Let's do it. #450 is a good reference for which parts of the codebase need to be touched to add a new StructureFamily.

Some design things to nail down before we write code.

dylanmcreynolds commented 1 year ago

Is there any reason that an adapter can't define structure-family = bytes but their own mime-type? It's hard for my brain to escape the notion that specific mime types could be very useful to clients.

danielballan commented 1 year ago

I think we're on the same page. Compare to this array example, which has a structure_family ("array") and a structure (see JSON below).

$ http https://tiled-demo.blueskyproject.io/api/v1/metadata/generated/small_image/ | jq .data.attributes.structure_family
"array"
$ http https://tiled-demo.blueskyproject.io/api/v1/metadata/generated/small_image/ | jq .data.attributes.structure
{
  "data_type": {
    "endianness": "little",
    "kind": "f",
    "itemsize": 8
  },
  "chunks": [
    [
      300
    ],
    [
      300
    ]
  ],
  "shape": [
    300,
    300
  ],
  "dims": null,
  "resizable": false
}

This proposal is that the structure_family would be "bytes" and the structure would be {"mimetype": "...", "length": N}.

padraic-shafer commented 1 year ago

I'd be interested in drafting a PR for this, along with some follow up discussions.

It would be great to have a companion for this. @jmaruland are you interested in working on this together?

jmaruland commented 1 year ago

@padraic-shafer Yes, I would love to. I worked on a very similar issue a while ago when we were trying to move away from JSONSchema models to Pydantic models. I will be fun to revisit this topic.

padraic-shafer commented 1 year ago

Fantastic! I'll find a time later this week for us to discuss where to start, and how to proceed.

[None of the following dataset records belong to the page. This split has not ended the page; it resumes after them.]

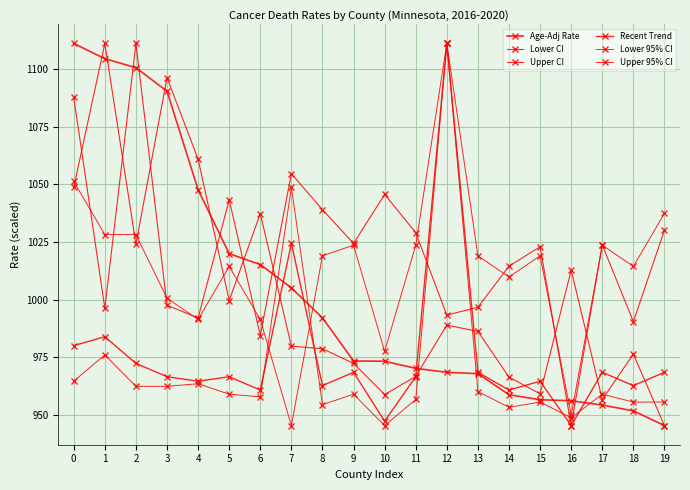

Which category has the highest value in the Recent Trend series?

12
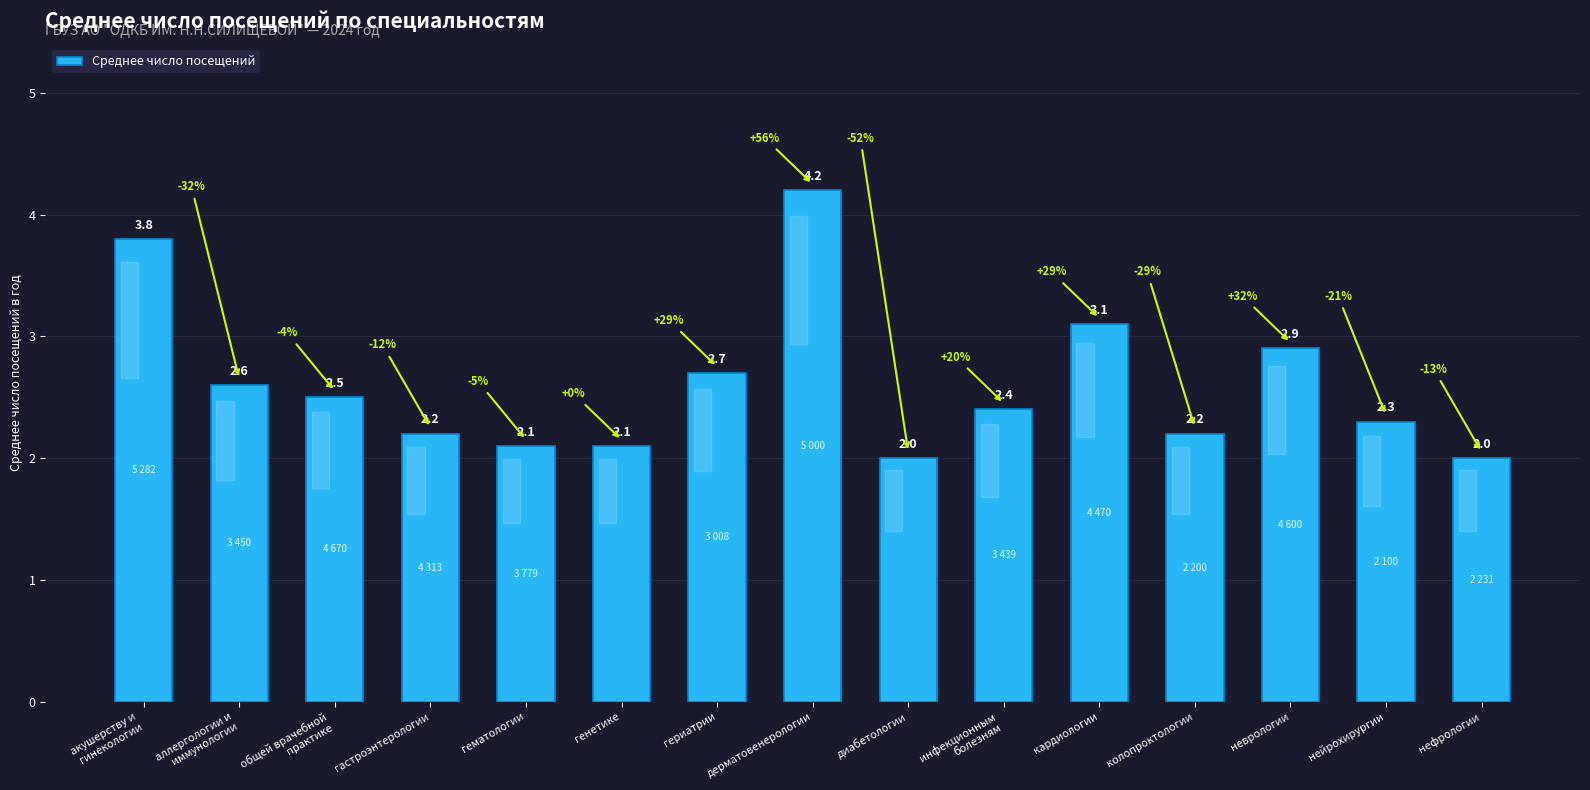

True or false: the data shows 1.1 at гематологии.

False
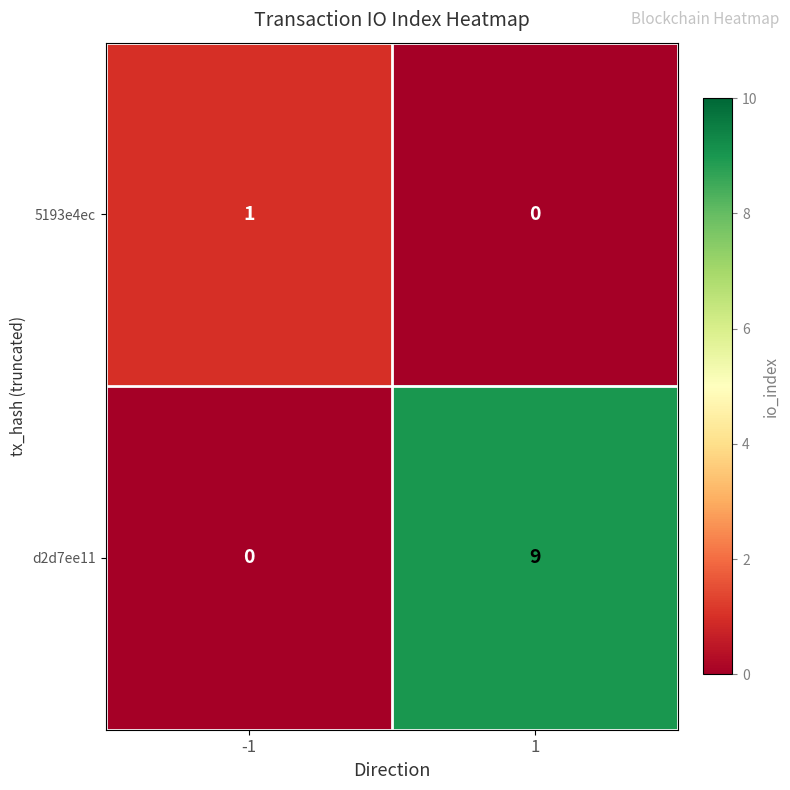

Which series has the largest total across all categories?

d2d7ee11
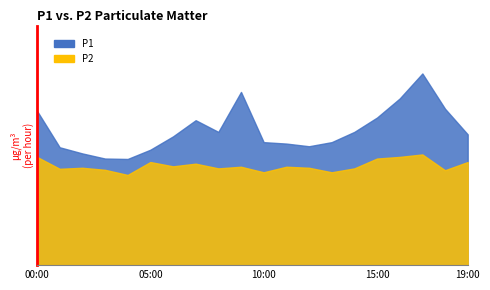

At which category is the sum across all series the highest?

17:00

danielballan commented 1 year ago

Follow-up thoughts here:

  1. We already plan to add a route for accessing underlying files, discussed in #473, something like /asset/{id}. The route we want for this issue has the same meaning: "Get me the underlying file." It should probably be the same route.

  2. Keeping in mind the rule, "Illegal or nonsensical states should be unrepresentable, I think we may not want to put the mimetype in the structure because it's already in the data_source:

    $ http :8000/api/v1/metadata/example?show_sources=true 'Authorization:Apikey secret' | jq .data.attributes.data_sources
    [
    {
    "id": 2,
    "structure": {
      "data_type": {
        "endianness": "little",
        "kind": "i",
        "itemsize": 8
      },
      "chunks": [
        [
          3
        ]
      ],
      "shape": [
        3
      ],
      "dims": null,
      "resizable": false
    },
    "mimetype": "application/x-zarr",
    "parameters": {},
    "assets": [
      {
        "data_uri": "file://localhost/tmp/tmpp0dp686u/data/example",
        "is_directory": true,
        "id": 2
      }
    ],
    "management": "writable"
    }
    ]

And there is space for a size under "assets". It's in the SQL database, just not exposed in the API yet. Maybe better to just refer to those as the truth and let the structure be null, same as it is for "container" structure family.

  1. This work will probably overlap a bit with #521 and should be loosely coordinated with it.